El autor de "Jo confesso", a preguntas de los periodistas, ha sostenido que en el ámbito de la cultura catalana siempre "hay trabajo por hacer y ahora con las olas que vendrán, todavía más, por desgracia".

A su juicio, "lo que buscamos todos es la normalidad de vida, de acción de nuestras instituciones, lo que conseguiremos.
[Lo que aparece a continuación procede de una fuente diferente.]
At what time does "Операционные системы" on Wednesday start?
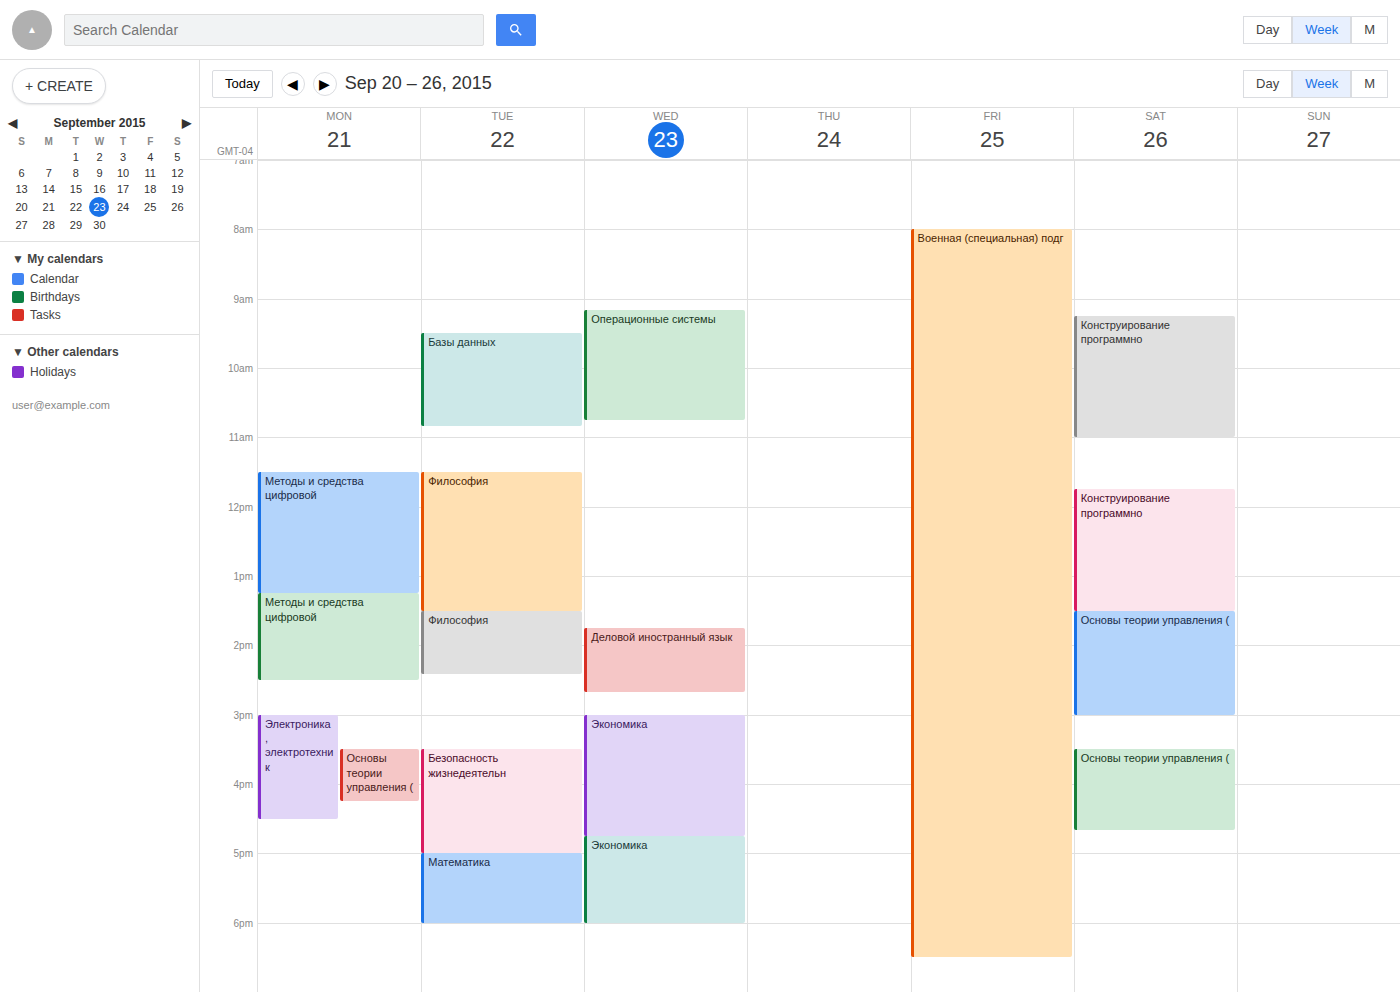
9:10 AM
Ahora es momento de batacazos, pero después vendrá la calma, seguro", ha precisado.

En una rueda de prensa celebrada en la avenida de la Catedral de Barcelona, interrumpida por unos trabajadores del sector de artes gráficas que reclamaban "un convenio digno", Jaume Cabré ha rememorado sus inicios como escritor, antes de llegar a los veinte años, y ha subrayado lo bien que lo pasa con sus lectores.

"Encontrarme con los lectores -ha aseverado- es uno de los deportes más gratificantes, oír lo que dicen y que te expliquen cómo ven las novelas, empezando de cero y con una mirada virgen".
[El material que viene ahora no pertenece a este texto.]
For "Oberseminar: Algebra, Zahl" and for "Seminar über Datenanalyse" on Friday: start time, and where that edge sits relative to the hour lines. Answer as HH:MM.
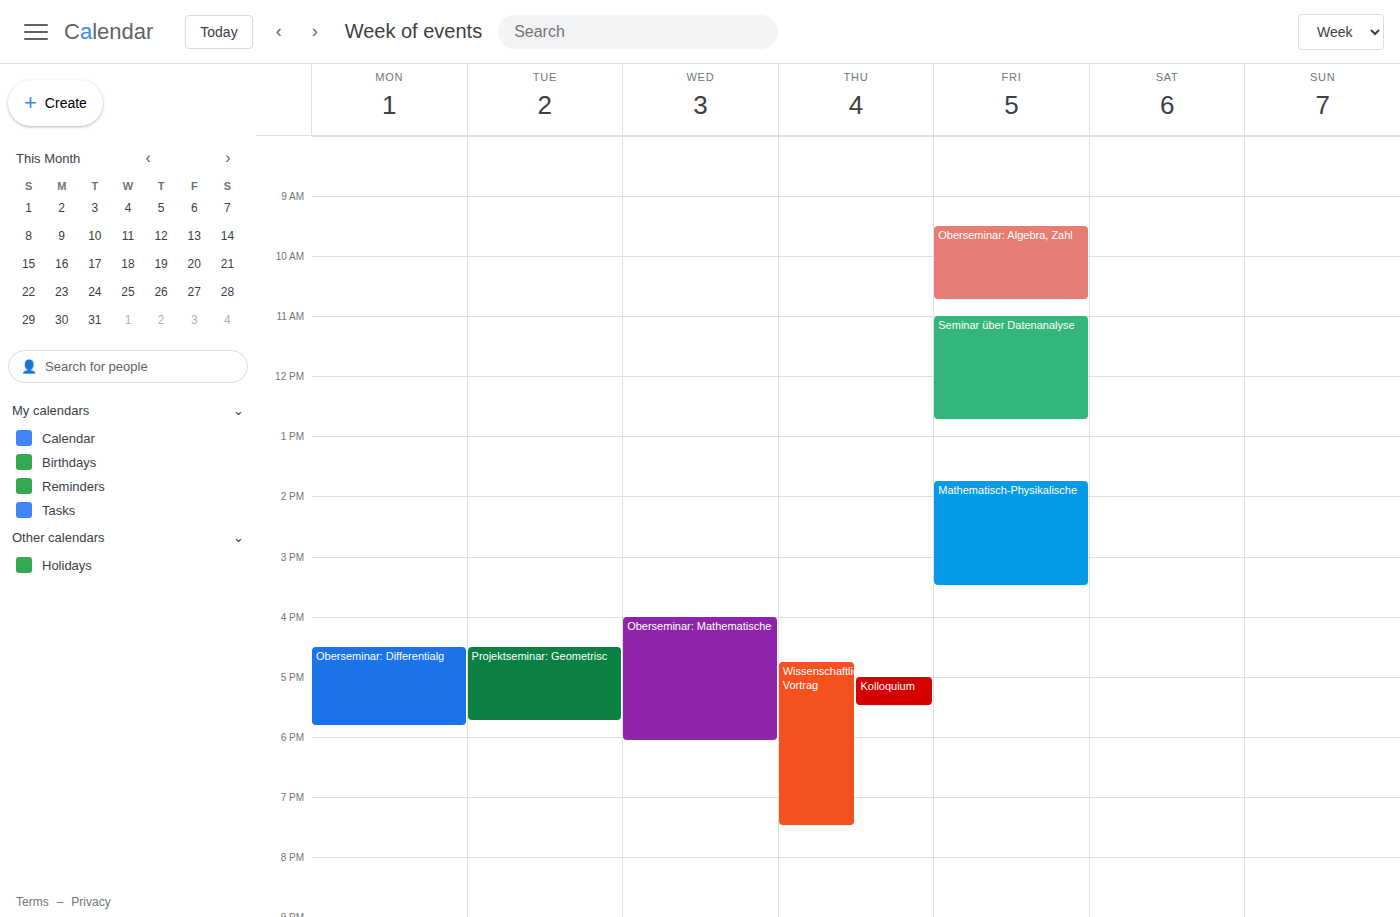
"Oberseminar: Algebra, Zahl": 09:30, halfway between the 09:00 and 10:00 lines. "Seminar über Datenanalyse": 11:00, exactly on the 11:00 line.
También ha respondido sobre lo que supuso para la literatura catalana la feria del libro de Fráncfort (Alemania) de 2007, cuando fue la invitada y cuando él empezó a ser conocido fuera de España, con legión de lectores en países como Alemania, donde uno de sus seguidores acérrimos es el actual presidente del Partido Socialdemócrata (SPD), Martin Schulz.

En su opinión, la feria "fue fundamental en el sentido de dar a conocer una realidad que el estado español iba escondiendo, y que para ellos fue una sorpresa por su vitalidad".

Hoy, ha destacado, tras presentar en México en agosto "Yo confieso", tiene la sensación de "jugar en casa yendo por el mundo", y lo mismo cree que les pasará a otros colegas, a la vez que no ve diferentes las cuestiones que le formulan lectores de Salónica (Grecia) o Cracovia (Polonia) u otros de Torroelles de Llobregat, lo que, en parte, ha remarcado, tiene que ver con "las buenas traducciones".

Tampoco ha escondido que hace unos años podía haber reticencias en el ámbito latinoamericano por autores catalanes traducidos al castellano o que firman con nombres catalanes, como el suyo.

Sin embargo, "unos argentinos me dijeron en un encuentro en Chicago que no tenían ninguna manía". "Estas reticencias -ha continuado- se han perdido y muchos lectores lo que buscan es literatura y si un autor les interesa, les da lo mismo su procedencia, a pesar de los momentos de tirantez, lo que es una conquista que se ha hecho".

Jaume Cabré, que ha reconocido que a medida que se hace mayor es más lento escribiendo y le cuesta más el oficio y cree que cada uno de sus libros es deudor del anterior, incluso de aquel primer texto que creó con voluntad literaria siendo un adolescente y donde "describía el nacimiento del día en un pueblo, sabiendo que cada palabra que ponía no era neutra".

Tras aquel detonante, más que empezar a escribir empezó a leer y leer, llegando a la conclusión ahora, cuando ya ha cumplido los setenta años, que "nunca acabaré de leer todo lo que me interesa leer".

En su haber, novelas como la aclamada "Jo confesso", "Les veus del Pamano", "Senyoria" o "La teranyina". "Lo que sí he visto claro -ha aseverado- son las posibilidades de la narrativa para explicarnos cosas no del todo racionalmente, con una mezcla de intuición y sentimiento".

Sobre proyectos futuros y como es habitual en él, ha dicho que siempre está trabajando, sin planificar, y que en medio de una conversación banal pueden aparecer frases que luego utilizará en sus obras.

En cuanto a sus últimas lecturas, ha confesado que en la bolsa lleva la última obra del poeta Antoni Clapés, que espera empezar a leer en el tren con el que viajará este mediodía hasta su casa de Matadepera, tras adquirirla en una caseta de la Setmana.